→ **EXTRACTED TEXT**:
• • • • •
A Primer on the Telecom Sector

Worldwide Invest Better Day 9/25/2012

This month at The Motley Fool, we're taking an all-hands-on-deck approach to getting back to basics, culminating on Sept. 25 with Worldwide Invest Better Day. With this in mind, my Foolish colleagues and I are opening the floodgates and unleashing vital information to help you invest better. In a previous article, we reviewed stock diversification, a key fundamental of investing. Today, we'll focus on telecom stocks.

Telecom Sector 101
For many years, the telecom industry was dominated by few players in clearly marked territories. But with the advent of cable, satellite, smartphones, and tablets, the lines of demarcation blur. Traditional telecom companies like AT&T (NYSE: T  ) now offer services like broadband and video. Meanwhile, cable and satellite companies like Comcast offer phone and wireless services. Even Internet and tech companies offer communication services like Microsoft's acquisition of Skype. The race is on; all want to be the one-stop-shop for your communication and entertainment needs.
• • • • •
→ **DATA EXTRACT**:
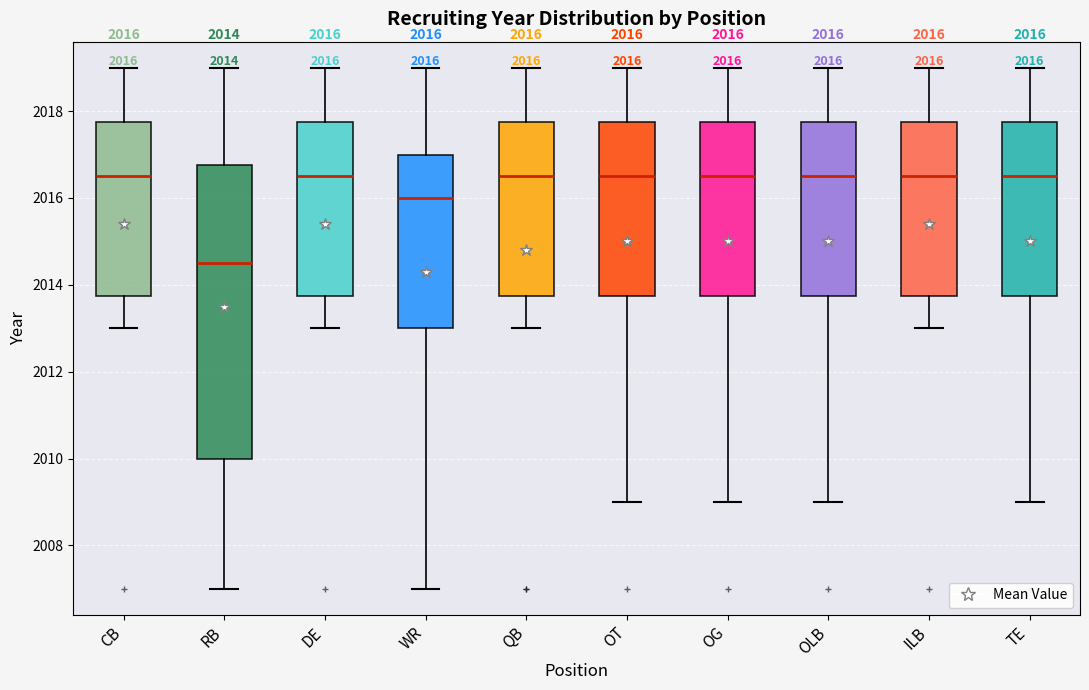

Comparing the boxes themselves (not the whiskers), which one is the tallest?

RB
• • • • •
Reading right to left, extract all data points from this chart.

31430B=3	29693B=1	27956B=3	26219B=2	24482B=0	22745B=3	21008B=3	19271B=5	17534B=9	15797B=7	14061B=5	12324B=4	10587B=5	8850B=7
• • • • •
→ **ACTIVITIES**:
**a)** Condense the paragraph of the telecom primer that begins "For many years, the telecom industry" into a short bulleted list that keeps its main facts.
**b)** Answer these questions from the telecom primer:
(i) On what date is Worldwide Invest Better Day held?
(ii) What topic did a previous article review?
(iii) Which acquisition is cited as an example of a tech company offering communication services?
**c)** Reproduce the passage of the telecom primer from "Worldwide Invest Better Day 9/25/2012" to "on telecom stocks.", substituting "coworkers" for "colleagues".

→ **WRITTEN RESPONSES**:
**a)**
- For many years, a few players dominated the telecom industry in clearly marked territories.
- Cable, satellite, smartphones, and tablets have blurred those lines.
- Traditional telecom companies such as AT&T now offer broadband and video.
- Cable and satellite companies such as Comcast offer phone and wireless services.
- Internet and tech companies also offer communication services, as with Microsoft's acquisition of Skype.
- All of these companies are racing to be the one-stop shop for communication and entertainment needs.

**b)**
(i) Sept. 25 (9/25/2012).
(ii) Stock diversification.
(iii) Microsoft's acquisition of Skype.

**c)**
Worldwide Invest Better Day 9/25/2012

This month at The Motley Fool, we're taking an all-hands-on-deck approach to getting back to basics, culminating on Sept. 25 with Worldwide Invest Better Day. With this in mind, my Foolish coworkers and I are opening the floodgates and unleashing vital information to help you invest better. In a previous article, we reviewed stock diversification, a key fundamental of investing. Today, we'll focus on telecom stocks.